● **What needs to be done**: Identify and copy all lines of the material where the string "wählt" is found.

● **Dataset content**:
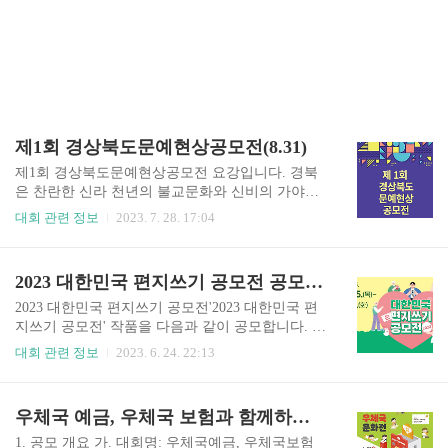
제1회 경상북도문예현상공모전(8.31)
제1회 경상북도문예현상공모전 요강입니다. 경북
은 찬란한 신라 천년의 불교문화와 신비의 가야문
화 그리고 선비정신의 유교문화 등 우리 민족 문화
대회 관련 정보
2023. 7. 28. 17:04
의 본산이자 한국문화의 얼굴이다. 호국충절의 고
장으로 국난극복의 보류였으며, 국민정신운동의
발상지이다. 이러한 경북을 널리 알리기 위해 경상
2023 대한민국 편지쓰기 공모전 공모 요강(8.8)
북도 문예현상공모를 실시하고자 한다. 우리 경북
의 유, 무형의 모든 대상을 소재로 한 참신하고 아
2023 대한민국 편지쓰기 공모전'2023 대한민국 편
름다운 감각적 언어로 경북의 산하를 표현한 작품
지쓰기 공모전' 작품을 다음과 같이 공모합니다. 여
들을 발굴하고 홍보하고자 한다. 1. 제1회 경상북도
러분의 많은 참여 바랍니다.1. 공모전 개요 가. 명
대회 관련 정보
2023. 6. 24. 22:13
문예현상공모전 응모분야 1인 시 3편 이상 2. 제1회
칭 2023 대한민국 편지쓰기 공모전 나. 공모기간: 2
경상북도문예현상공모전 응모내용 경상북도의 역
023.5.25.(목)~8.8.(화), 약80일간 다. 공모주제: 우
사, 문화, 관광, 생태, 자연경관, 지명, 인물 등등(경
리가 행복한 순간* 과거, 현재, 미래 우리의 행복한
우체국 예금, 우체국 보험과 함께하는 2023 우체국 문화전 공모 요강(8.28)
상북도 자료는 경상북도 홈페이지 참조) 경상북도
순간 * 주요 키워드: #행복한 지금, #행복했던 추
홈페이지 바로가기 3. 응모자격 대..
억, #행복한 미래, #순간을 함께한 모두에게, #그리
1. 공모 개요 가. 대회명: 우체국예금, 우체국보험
* * *
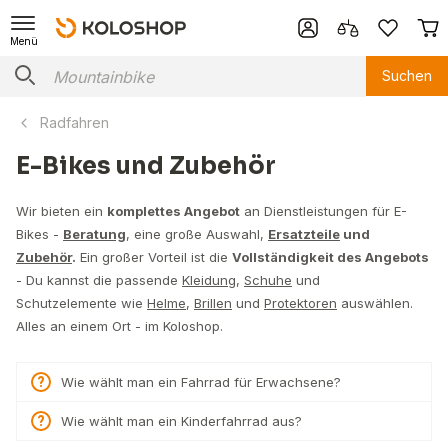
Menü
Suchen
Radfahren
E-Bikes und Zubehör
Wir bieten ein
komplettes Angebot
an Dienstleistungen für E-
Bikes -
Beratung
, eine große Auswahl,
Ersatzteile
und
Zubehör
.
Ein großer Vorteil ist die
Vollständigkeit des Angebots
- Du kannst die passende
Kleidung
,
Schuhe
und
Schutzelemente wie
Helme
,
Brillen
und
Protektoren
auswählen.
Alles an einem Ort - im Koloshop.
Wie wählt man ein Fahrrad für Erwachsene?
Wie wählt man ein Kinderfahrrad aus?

● **Response area**:
Wie wählt man ein Fahrrad für Erwachsene?
Wie wählt man ein Kinderfahrrad aus?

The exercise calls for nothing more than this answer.